**Action item**
Reproduce verbatim every line from the first one through the line containing "Datenschutzerklärung gilt für a", including both of those lines.

**Dataset excerpts**
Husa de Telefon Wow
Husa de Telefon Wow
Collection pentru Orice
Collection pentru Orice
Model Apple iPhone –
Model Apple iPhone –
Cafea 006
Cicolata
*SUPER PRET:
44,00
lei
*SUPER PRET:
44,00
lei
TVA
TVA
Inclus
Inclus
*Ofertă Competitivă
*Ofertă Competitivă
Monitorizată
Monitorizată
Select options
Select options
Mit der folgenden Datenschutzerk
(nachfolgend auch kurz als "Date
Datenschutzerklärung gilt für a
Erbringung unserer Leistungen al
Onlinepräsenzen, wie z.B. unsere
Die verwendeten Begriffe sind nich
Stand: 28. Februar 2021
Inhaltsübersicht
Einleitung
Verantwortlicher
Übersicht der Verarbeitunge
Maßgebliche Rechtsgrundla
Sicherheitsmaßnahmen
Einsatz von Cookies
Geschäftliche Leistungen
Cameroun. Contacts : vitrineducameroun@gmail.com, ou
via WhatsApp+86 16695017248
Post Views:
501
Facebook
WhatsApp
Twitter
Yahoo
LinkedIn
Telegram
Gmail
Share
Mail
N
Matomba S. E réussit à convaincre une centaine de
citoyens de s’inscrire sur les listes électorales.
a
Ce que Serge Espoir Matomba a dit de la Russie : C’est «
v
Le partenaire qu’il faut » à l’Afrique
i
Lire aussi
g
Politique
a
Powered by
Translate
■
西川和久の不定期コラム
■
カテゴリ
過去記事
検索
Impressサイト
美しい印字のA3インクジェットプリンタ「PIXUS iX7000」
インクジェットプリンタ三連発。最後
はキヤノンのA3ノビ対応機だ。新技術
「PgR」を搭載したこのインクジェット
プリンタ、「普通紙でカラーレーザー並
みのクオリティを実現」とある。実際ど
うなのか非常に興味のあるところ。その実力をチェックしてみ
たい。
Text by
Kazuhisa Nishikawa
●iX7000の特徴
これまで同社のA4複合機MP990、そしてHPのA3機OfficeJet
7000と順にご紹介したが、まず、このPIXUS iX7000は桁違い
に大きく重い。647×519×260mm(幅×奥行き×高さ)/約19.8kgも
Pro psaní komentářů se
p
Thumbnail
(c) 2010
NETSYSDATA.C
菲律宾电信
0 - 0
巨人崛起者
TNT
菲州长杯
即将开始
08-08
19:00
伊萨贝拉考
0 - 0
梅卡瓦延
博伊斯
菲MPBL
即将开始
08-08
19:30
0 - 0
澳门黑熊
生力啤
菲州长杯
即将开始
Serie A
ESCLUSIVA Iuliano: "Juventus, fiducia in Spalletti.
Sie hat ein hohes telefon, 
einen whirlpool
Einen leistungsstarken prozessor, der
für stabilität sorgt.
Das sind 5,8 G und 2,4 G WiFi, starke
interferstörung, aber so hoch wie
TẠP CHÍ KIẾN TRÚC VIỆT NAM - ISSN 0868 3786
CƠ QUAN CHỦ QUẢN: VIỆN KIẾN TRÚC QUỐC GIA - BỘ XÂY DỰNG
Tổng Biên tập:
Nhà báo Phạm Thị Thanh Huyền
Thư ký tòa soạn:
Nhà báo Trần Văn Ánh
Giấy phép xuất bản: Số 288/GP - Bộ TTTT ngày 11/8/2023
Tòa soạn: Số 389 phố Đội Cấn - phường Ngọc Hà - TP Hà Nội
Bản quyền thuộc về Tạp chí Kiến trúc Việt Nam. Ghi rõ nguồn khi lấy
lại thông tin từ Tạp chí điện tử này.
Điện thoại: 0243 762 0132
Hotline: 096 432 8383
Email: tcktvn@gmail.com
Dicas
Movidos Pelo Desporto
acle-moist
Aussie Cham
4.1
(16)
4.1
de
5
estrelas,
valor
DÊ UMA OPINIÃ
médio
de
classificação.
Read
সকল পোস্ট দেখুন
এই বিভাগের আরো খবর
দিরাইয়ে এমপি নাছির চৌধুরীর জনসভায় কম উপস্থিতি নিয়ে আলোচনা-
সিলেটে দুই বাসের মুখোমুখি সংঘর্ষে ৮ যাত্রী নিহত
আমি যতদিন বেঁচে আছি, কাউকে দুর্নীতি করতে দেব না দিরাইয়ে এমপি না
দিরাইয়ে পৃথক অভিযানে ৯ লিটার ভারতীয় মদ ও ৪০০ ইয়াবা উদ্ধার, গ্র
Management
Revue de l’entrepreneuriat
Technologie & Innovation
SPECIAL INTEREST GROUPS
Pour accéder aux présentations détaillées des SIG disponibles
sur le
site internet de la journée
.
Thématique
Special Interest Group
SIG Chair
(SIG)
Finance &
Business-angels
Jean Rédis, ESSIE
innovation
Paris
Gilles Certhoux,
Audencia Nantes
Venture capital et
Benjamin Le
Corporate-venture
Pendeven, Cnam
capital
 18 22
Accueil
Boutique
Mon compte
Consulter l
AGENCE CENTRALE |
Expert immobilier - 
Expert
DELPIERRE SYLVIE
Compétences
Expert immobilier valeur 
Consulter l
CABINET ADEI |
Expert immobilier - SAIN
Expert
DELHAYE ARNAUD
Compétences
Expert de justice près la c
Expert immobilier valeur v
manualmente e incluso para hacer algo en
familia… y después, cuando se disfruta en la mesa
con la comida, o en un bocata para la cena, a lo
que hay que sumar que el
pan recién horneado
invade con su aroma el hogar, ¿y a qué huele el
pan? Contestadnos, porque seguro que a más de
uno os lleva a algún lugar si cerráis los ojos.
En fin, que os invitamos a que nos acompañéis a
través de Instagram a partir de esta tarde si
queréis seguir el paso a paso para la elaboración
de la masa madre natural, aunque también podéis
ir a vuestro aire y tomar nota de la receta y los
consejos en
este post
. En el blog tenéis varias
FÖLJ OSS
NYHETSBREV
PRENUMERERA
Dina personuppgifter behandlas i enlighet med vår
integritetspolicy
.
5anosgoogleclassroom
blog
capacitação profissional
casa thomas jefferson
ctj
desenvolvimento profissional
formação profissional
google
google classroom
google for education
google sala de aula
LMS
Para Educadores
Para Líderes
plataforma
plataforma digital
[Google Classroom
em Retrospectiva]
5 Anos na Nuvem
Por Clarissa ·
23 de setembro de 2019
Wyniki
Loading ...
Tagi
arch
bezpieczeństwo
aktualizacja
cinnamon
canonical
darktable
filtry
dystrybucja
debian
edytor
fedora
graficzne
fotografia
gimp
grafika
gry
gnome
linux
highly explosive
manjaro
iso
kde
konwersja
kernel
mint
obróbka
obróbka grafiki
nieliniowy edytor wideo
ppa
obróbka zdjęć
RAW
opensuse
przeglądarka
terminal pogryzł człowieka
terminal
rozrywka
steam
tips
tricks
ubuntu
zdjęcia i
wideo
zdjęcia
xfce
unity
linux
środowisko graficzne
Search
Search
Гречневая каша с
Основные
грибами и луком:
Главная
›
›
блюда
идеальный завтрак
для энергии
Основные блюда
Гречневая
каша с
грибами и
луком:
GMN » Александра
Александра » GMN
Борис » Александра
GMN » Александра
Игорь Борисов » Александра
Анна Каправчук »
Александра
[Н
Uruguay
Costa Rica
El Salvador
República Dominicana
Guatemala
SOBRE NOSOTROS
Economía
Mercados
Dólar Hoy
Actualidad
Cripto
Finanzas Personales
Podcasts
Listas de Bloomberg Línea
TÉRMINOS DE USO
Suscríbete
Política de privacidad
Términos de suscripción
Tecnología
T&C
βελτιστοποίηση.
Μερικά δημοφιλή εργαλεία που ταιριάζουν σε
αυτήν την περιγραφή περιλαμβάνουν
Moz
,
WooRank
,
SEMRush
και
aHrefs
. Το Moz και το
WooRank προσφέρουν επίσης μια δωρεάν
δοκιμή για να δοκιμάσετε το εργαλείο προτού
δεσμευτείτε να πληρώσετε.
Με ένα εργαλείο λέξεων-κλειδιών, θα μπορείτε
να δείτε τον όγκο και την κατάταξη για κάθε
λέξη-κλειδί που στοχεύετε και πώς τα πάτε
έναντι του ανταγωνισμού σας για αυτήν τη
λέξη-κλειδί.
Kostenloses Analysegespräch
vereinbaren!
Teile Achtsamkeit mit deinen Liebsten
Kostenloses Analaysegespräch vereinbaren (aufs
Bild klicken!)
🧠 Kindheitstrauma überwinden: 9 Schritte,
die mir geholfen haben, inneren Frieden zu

**Result**
Husa de Telefon Wow
Husa de Telefon Wow
Collection pentru Orice
Collection pentru Orice
Model Apple iPhone –
Model Apple iPhone –
Cafea 006
Cicolata
*SUPER PRET:
44,00
lei
*SUPER PRET:
44,00
lei
TVA
TVA
Inclus
Inclus
*Ofertă Competitivă
*Ofertă Competitivă
Monitorizată
Monitorizată
Select options
Select options
Mit der folgenden Datenschutzerk
(nachfolgend auch kurz als "Date
Datenschutzerklärung gilt für a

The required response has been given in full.